Rector’s Invitation to Holy Week 2025.
Dear Sisters and Brothers,
I am making this video to tell you about the single most important thing that has ever happened in our parish’s history. It’s also the single most important thing to have happened in your life and my life, and in the lives of our families and community.
I am speaking of the self-offering of Jesus of Nazareth, the Word of God in flesh, on the Cross on Good Friday. I am speaking of his death.
This death, seen in the light of his resurrection, reveals two things to us. First, it reveals the failure of this world to be what God desires. St Luke tells us that Herod and Pilate became fast friends that day, after they had sent Jesus off to their underlings to be tortured and killed as a matter of political expediency and good management. Cruelty, fraud, and spectacle appear to win the day and to recline together in enjoyment of their success. And the world still depends on cruelty, fraud and spectacle as it careens forward.
But something else happens in this death. Seen from the vantage of faith, or his resurrection, Jesus’ death is not abject failure, but final victory and an unrestrained revelation of who God is and how God relates to us. Here love unreserved, unconstrained, love to the end, is revealed at last — and more than revealed, through the pouring of his life, his blood, on the cross, he becomes a source of love at the heart of every human life, at the center of every moment of human living, and dying.
I can put it this way: Jesus’ death is a wound put forever at the center of every human life. But out of this wound, forever at the center of us, out of the spectacle of the cross, flow love and mercy and divine joy for us.
This is the most important thing ever to happen in the history of St. Matthew’s, and the history of your life and mine. I thus invite you to take the time, to make the effort, and turn to attend on this giving of love by joining generously in our Holy Week services this year.

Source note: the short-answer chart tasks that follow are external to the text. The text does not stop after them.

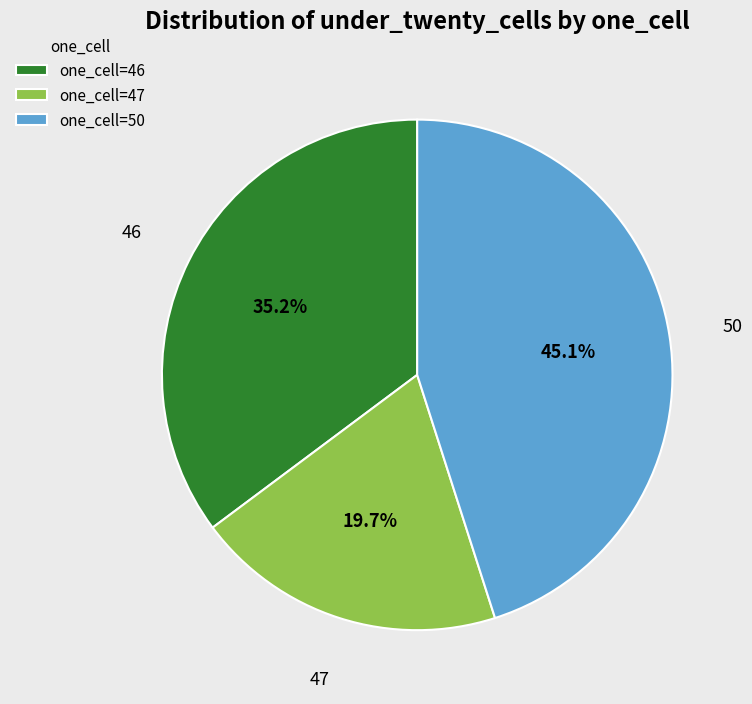

Combined, do one_cell=47 and one_cell=46 account for over 50%?

Yes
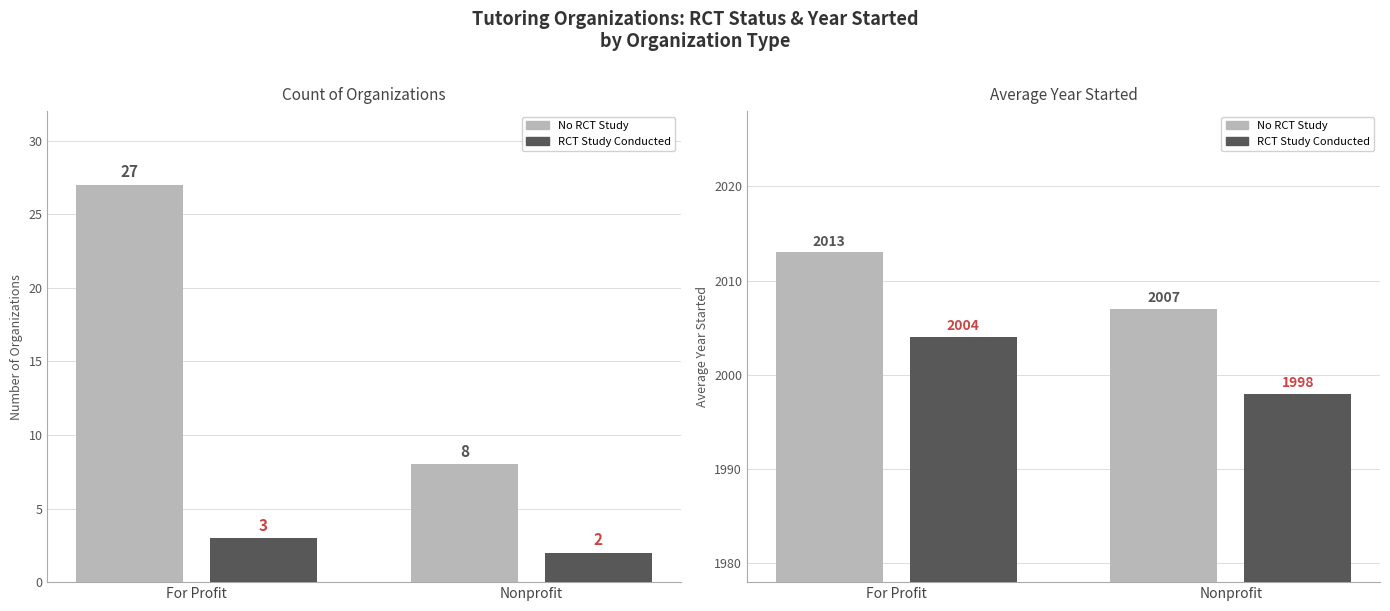

What is the sum of all No RCT Study values?

4020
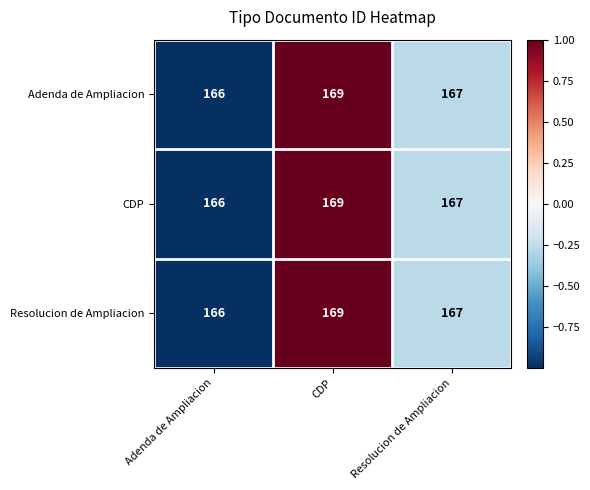

At which category does the chart reach its peak across all series?

CDP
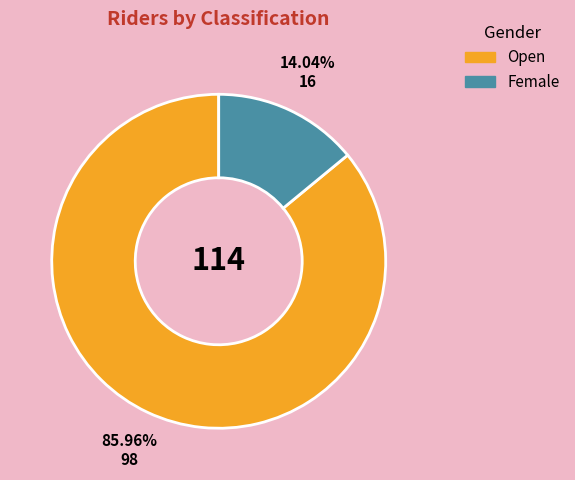

True or false: Female accounts for 8% of the total.

False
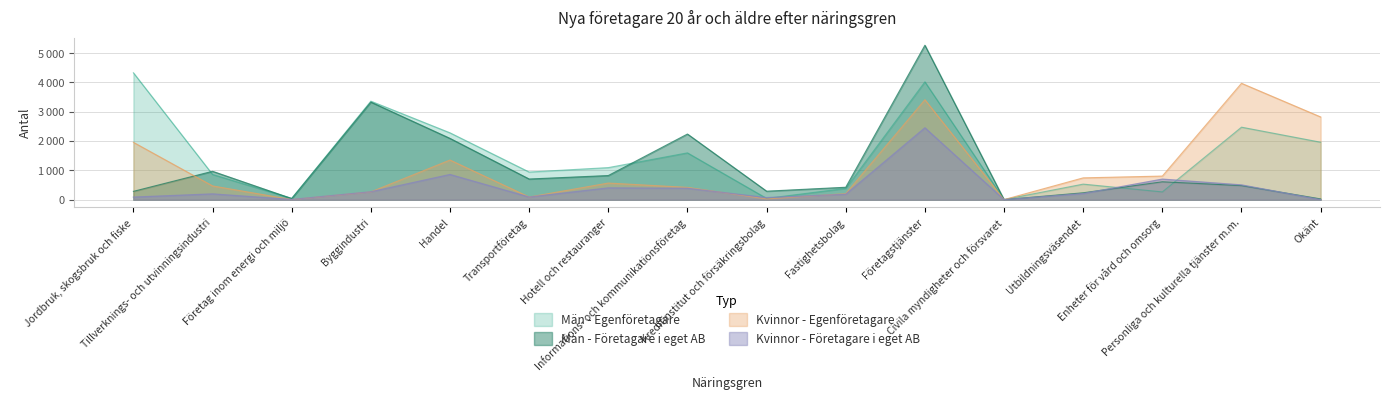

Which series changed the most between Jordbruk, skogsbruk och fiske and Transportföretag?

Män - Egenföretagare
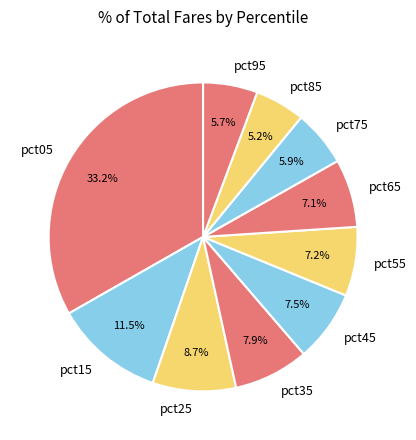

Do pct15 and pct45 together represent more than half of the pie?

No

Come to Palm Sunday, when we walk with Jesus into Jerusalem, facing his death. Come to Maundy Thursday, when Jesus washes our feet, and institutes the love-feast of the Eucharist, and when we strip our sanctuary of all finery just as Jesus was stripped. Come to Good Friday, when we enter into a most solemn meditation on his death at the very center of our lives and the world’s existence. Finally, come to the Great Vigil of Easter or the Easter morning services to celebrate the joy rising up, our joy eternal, in his embodied Resurrection.